NHS chief: Brexit extra funding pledge must be honoured

The head of NHS England has called for the Brexit campaign's pledge leaving the EU would mean more money for the health service to be honoured.

Simon Stevens said that failing to do will risk voters losing trust in politics as he warned current funding is "well short of what is needed".

Mr Stevens also said the NHS waiting list will soar to five million by 2021 unless the service is given more money.

"That's an extra million people on the waiting list. One in 10 of us waiting for an operation - the highest number ever."

On current levels of funding, improvements in cancer care or mental health would also not be possible, he added.

Mr Stevens cited the Leave campaign's controversial claim that Brexit will bring £350 million back under British control to spend on the NHS.

He did not call specifically for the figure that was emblazoned on the side of the Vote Leave bus used by key Brexiteers in the run up to the referendum.

But he insisted trust in democracy "will not be strengthened" if Chancellor Philip Hammond argues in his forthcoming Budget that economic instability caused by Brexit means he cannot promise extra cash for the NHS.

Speaking at the NHS Providers conference in Birmingham, Mr Stevens said: "The NHS wasn't on the ballot paper, but it was on the Battle Bus.
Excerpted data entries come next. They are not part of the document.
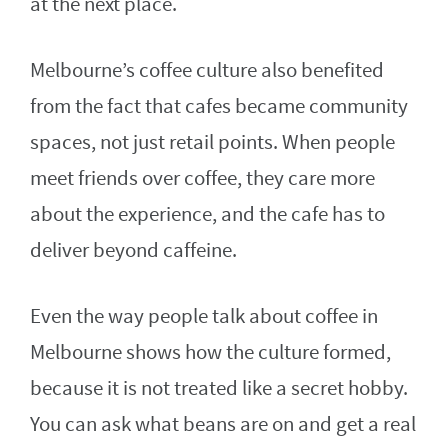
at the next place.
Melbourne’s coffee culture also benefited
from the fact that cafes became community
spaces, not just retail points. When people
meet friends over coffee, they care more
about the experience, and the cafe has to
deliver beyond caffeine.
Even the way people talk about coffee in
Melbourne shows how the culture formed,
because it is not treated like a secret hobby.
You can ask what beans are on and get a real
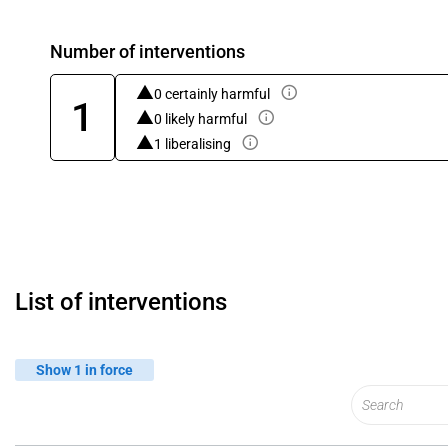
Number of interventions
0 certainly harmful
1
0 likely harmful
1 liberalising
List of interventions
Show 1 in force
Vote Leave for a better funded health service - £350 million a week."

He also quoted Vote Leave campaign director Dominic Cummings' analysis that Britain would have voted to Remain in the EU without the pledge.
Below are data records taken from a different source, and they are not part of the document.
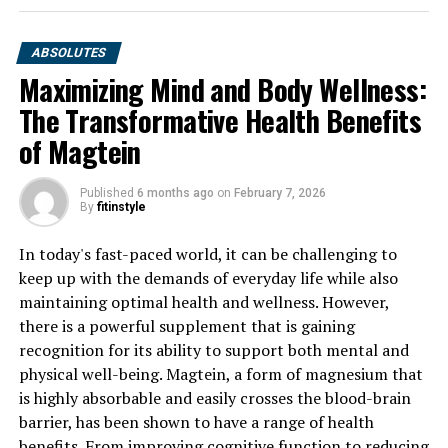
ABSOLUTES
Maximizing Mind and Body Wellness:
The Transformative Health Benefits
of Magtein
Published
6 months ago
on
February 7, 2026
By
fitinstyle
In today's fast-paced world, it can be challenging to
keep up with the demands of everyday life while also
maintaining optimal health and wellness. However,
there is a powerful supplement that is gaining
recognition for its ability to support both mental and
physical well-being. Magtein, a form of magnesium that
is highly absorbable and easily crosses the blood-brain
barrier, has been shown to have a range of health
benefits. From improving cognitive function to reducing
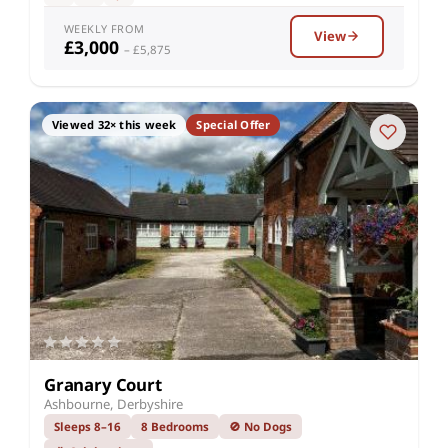
WEEKLY FROM
View
£3,000
– £5,875
Viewed 32× this week
Special Offer
Granary Court
Ashbourne, Derbyshire
Sleeps 8–16
8 Bedrooms
🚫 No Dogs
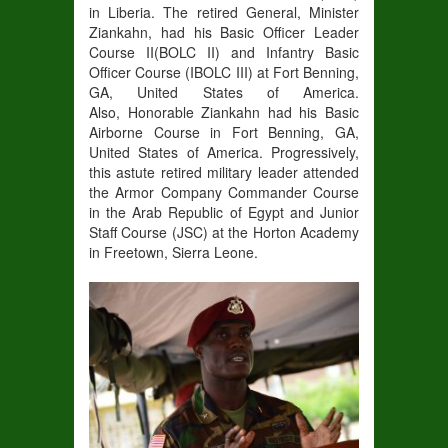
in
Liberia
. The
retired
General
, Minister
Ziankahn,
had his Basic Officer Leader
Course II
(
BOLC II
)
and Infantry Basic
Officer Course (
IBOLC III
)
at Fort Benning,
GA, United States of America.
Also,
Honorable Ziankahn
had his Basic
Airborne Course in
Fort Benning, GA,
United States of America
.
Progressively,
this astute retired military leader attended
the
Armor Company Commander Course
in
the Arab
Republic of Egypt and Junior
Staff Course (JSC) at the Horton Academy
in Freetown, Sierra Leone.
"Rather than our criticising these clear Brexit funding commitments to NHS patients - promises entered into by Cabinet ministers and by MPs - the public want to see them honoured," he added.

Health think tanks have warned austerity is 'taking a mounting toll on patient care'. Credit: PA

"By the end of the NHS's next financial year - March 2019 - the United Kingdom will have left the European Union.

"Trust in democratic politics will not be strengthened if anyone now tries to argue: 'You voted Brexit, partly for a better funded health service. But precisely because of Brexit, you now can't have one.'

Mr Steven's speech comes as leading health think-tanks warn that NHS the needs £4 billion in 2018/2019 to prevent patient care from deteriorating.

The Health Foundation, The King's Fund and the Nuffield Trust carried out as joint analysis of NHS finances in England and say funding will be at one of the lowest rates in its history next year.